* DATA UNDER STUDY
%%

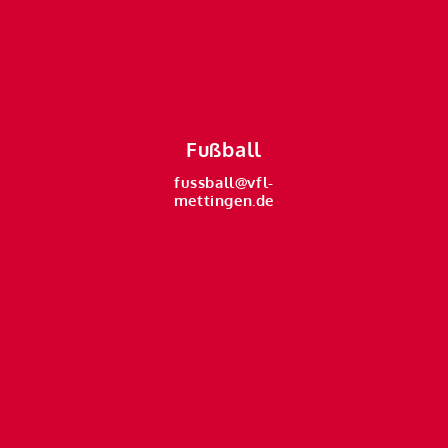
Fußball
fussball@vfl-
mettingen.de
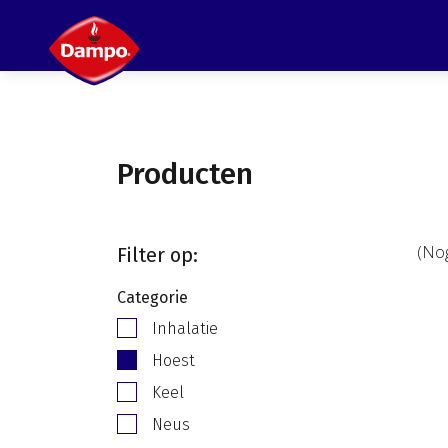
Producten
(Nog
Filter op:
Categorie
Inhalatie
Hoest
Keel
Neus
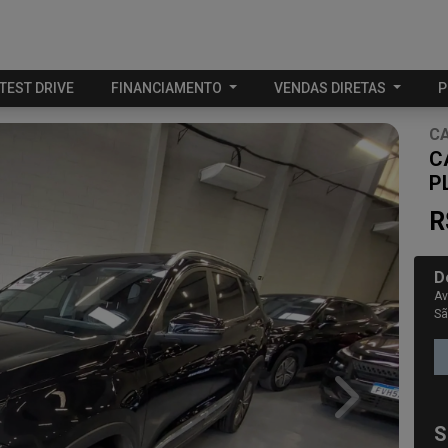
TEST DRIVE
FINANCIAMENTO
VENDAS DIRETAS
P
C
C
P
R
D
Av
Sã
Next
S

%%

* ACTIVITY
In the printed copy, the material above must appear unchanged and without its pictures.

* WORKED SOLUTION
Fußball
fussball@vfl-
mettingen.de
Producten
(Nog
Filter op:
Categorie
Inhalatie
Hoest
Keel
Neus
TEST DRIVE
FINANCIAMENTO
VENDAS DIRETAS
P
C
C
P
R
D
Av
Sã
Next
S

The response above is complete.